__VOTRE TÂCHE__. Résumez en deux phrases le texte sur le nouveau statut du sujet et le CPCT.

__PASSAGE DU TEXTE__.
═══

Il y a presque trente ans, Jacques-Alain Miller annonçait dans « L’Autre qui n’existe pas et ses comités d’éthique », que les psychanalystes auront affaire à un autre statut du sujet. Coup porté par le discours de la science qui a définitivement pénétré tous les aspects de la vie humaine et concouru à déprendre le sujet de sa parole, sujet toujours plus objectivé, randomisé, coupé de ce qui le cause. La science met à jour un réel hors-sens : les mots ne seraient que du semblant. La dérive des signifiants qui ne sont jamais proprement lestés chez l’être parlant, n’assure plus la garantie du sens.
Cette précarité constitutive du signifiant et de la parole, relevée par Lacan et dévoilée par le discours de la science, révèle le statut foncier du sujet. C’est dans ce contexte que J.-A. Miller évoque ce nouveau statut du sujet. Sommé à « l’adaptation flexible à l’éventuel1 », c’est un sujet déboussolé qui est ainsi voué à l’illimité des possibles, c’est-à-dire à l’absence de garantie de l’Autre qui était censé maintenir un cap. Quand la parole est destituée, demeure pourtant le poids du plus-de-jouir d’un sujet, alourdi des nouveaux impératifs surmoïques que portent les discours de son temps.
Il incombe à la psychanalyse de s’y préparer, ponctue J.-A Miller. C’est un peu plus tard, au début des années 2000, qu’il initie le mouvement de création du Centre psychanalytique de consultations et de traitement (CPCT), en prenant acte de la précarité des sujets contemporains dans l’efflorescence des troubles comportementaux, des troubles « dys » et de l’extension des états dépressifs, etc. C’est « la psychanalyse de l’époque de l’errance2 », affirme-t-il. Le CPCT est aussi la psychanalyse de l’époque de l’errance. Si le CPCT sait se faire nomade et mobile, il n’est pas errant pour autant. D’abord parce qu’il n’ignore pas le délitement du lien social et de ses discours porteurs de ségrégation dont l’envers actuel est l’inclusion. Le CPCT a une position d’extériorité quant aux signifiants-maîtres. Plus fondamentalement, c’est parce qu’il s’oriente de la psychanalyse, seul discours à proposer un traitement inédit de la jouissance rebelle et incasable pour tout parlêtre.

═══

__DONNÉES FOURNIES__.
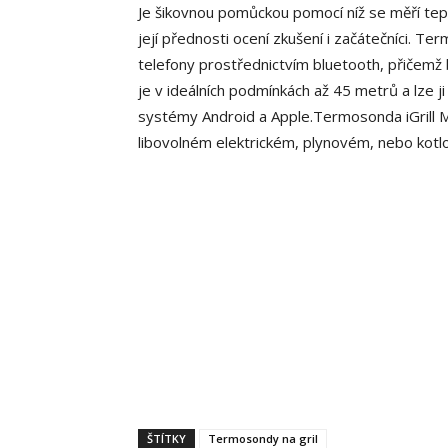
Je šikovnou pomůckou pomocí níž se měří tepl
její přednosti ocení zkušení i začátečníci. Te
telefony prostřednictvím bluetooth, přičemž
je v ideálních podmínkách až 45 metrů a lze j
systémy Android a Apple.Termosonda iGrill Min
libovolném elektrickém, plynovém, nebo kotl
ŠTÍTKY
Termosondy na gril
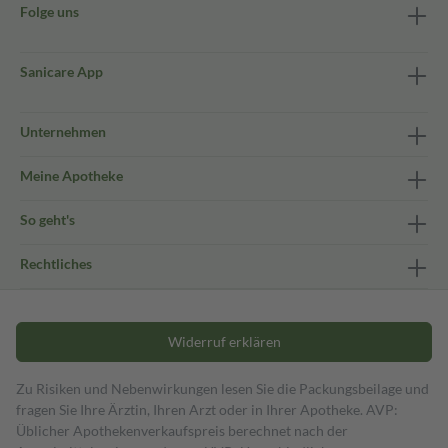
Folge uns
Sanicare App
Unternehmen
Meine Apotheke
So geht's
Rechtliches
Widerruf erklären
Zu Risiken und Nebenwirkungen lesen Sie die Packungsbeilage und
fragen Sie Ihre Ärztin, Ihren Arzt oder in Ihrer Apotheke. AVP:
Üblicher Apothekenverkaufspreis berechnet nach der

═══

__TÂCHE RÉALISÉE__. Il y a près de trente ans, Jacques-Alain Miller annonçait que les psychanalystes auraient affaire à un nouveau statut du sujet, un sujet déboussolé que le discours de la science coupe de sa parole et prive de toute garantie du sens. Au début des années 2000, il a lancé la création du CPCT pour prendre acte de la précarité des sujets contemporains, un centre qui, bien que nomade, n'est pas errant parce qu'il s'oriente de la psychanalyse.